Born and raised on the upper West Side of Manhattan, Lonergan acknowledges himself as a child of privilege. His father was a doctor and his mother a psychiatrist; later his mother remarried a fellow psychiatrist, and Lonergan grew up in a blended family with numerous siblings. The family atmosphere was analytical and rational, with no formal religious upbringing; Lonergan described himself in 2002 as an atheist. He attended private schools that encouraged his writing talent; work done in high school led to the selection of The Rennings Children for the Young Playwrights Festival in 1982.

Immediately after high school Lonergan made a brief beginning at college, then returned to his family’s home in New York City. Work as a doorman proved so boring that Lonergan was motivated to make a serious commitment to college, majoring in dramatic writing at New York University. Following graduation he worked as a speechwriter for the Environmental Protection Agency and also did corporate scriptwriting while developing his writing career. Financial support from his parents subsidized his apprenticeship in the Off-Broadway troupe Naked Angels.
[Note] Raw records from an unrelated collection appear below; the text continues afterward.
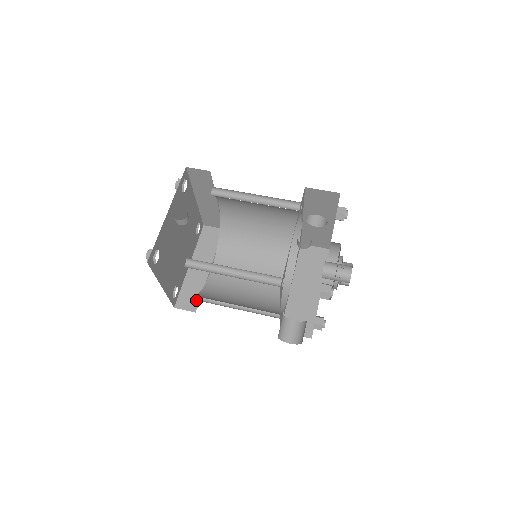
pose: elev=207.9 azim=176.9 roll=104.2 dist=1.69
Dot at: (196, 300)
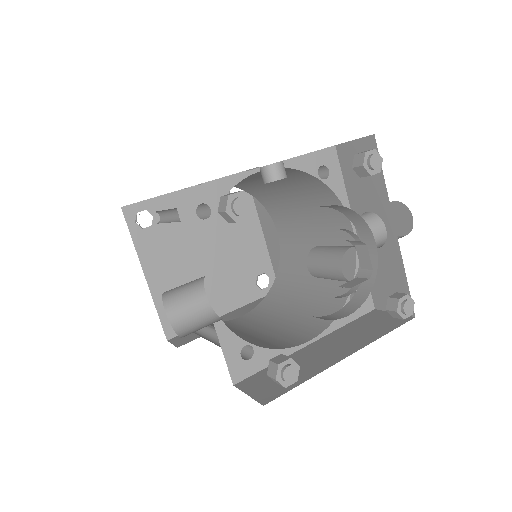
Dot at: (192, 338)
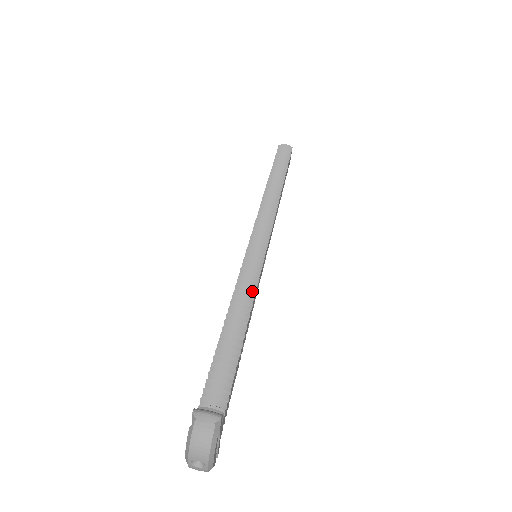
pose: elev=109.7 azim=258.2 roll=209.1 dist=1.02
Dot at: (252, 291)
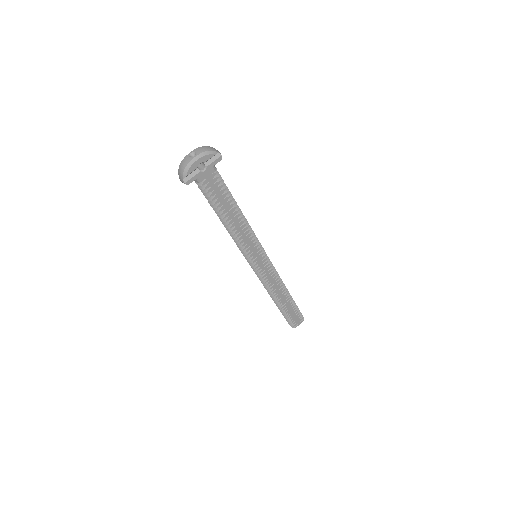
Dot at: occluded
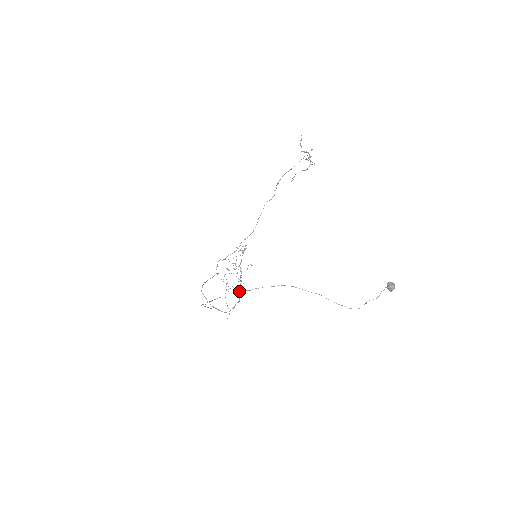
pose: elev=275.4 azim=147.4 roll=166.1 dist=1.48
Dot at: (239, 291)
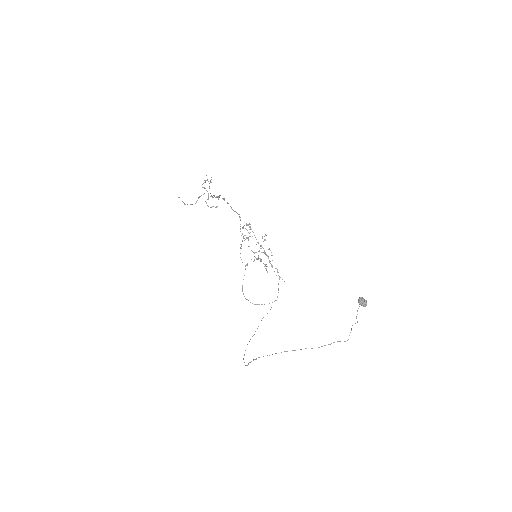
Dot at: occluded
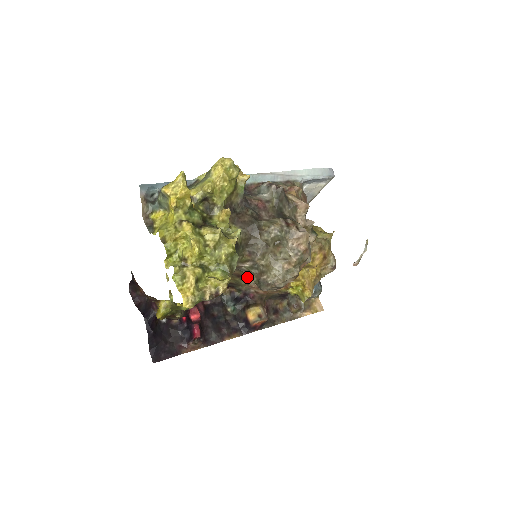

Through this association Lonergan was able to have his work read and critiqued by fellow actors, but it was nearly a decade before he obtained a professional production of a full-length play, This Is Our Youth. A one-act version, titled Betrayal by Everyone, was staged in a festival of one-acts at the Met theater in 1993, with Mark Ruffalo in the role of Warren, which he went on to reprise in later New York productions of This Is Our Youth. The three characters in this play, according to Lonergan, reflect the lifestyle of him and his friends during their late teens and early twenties: dependent on their parents for money, habitually using drugs, especially marijuana, and prone to taking life-threatening risks.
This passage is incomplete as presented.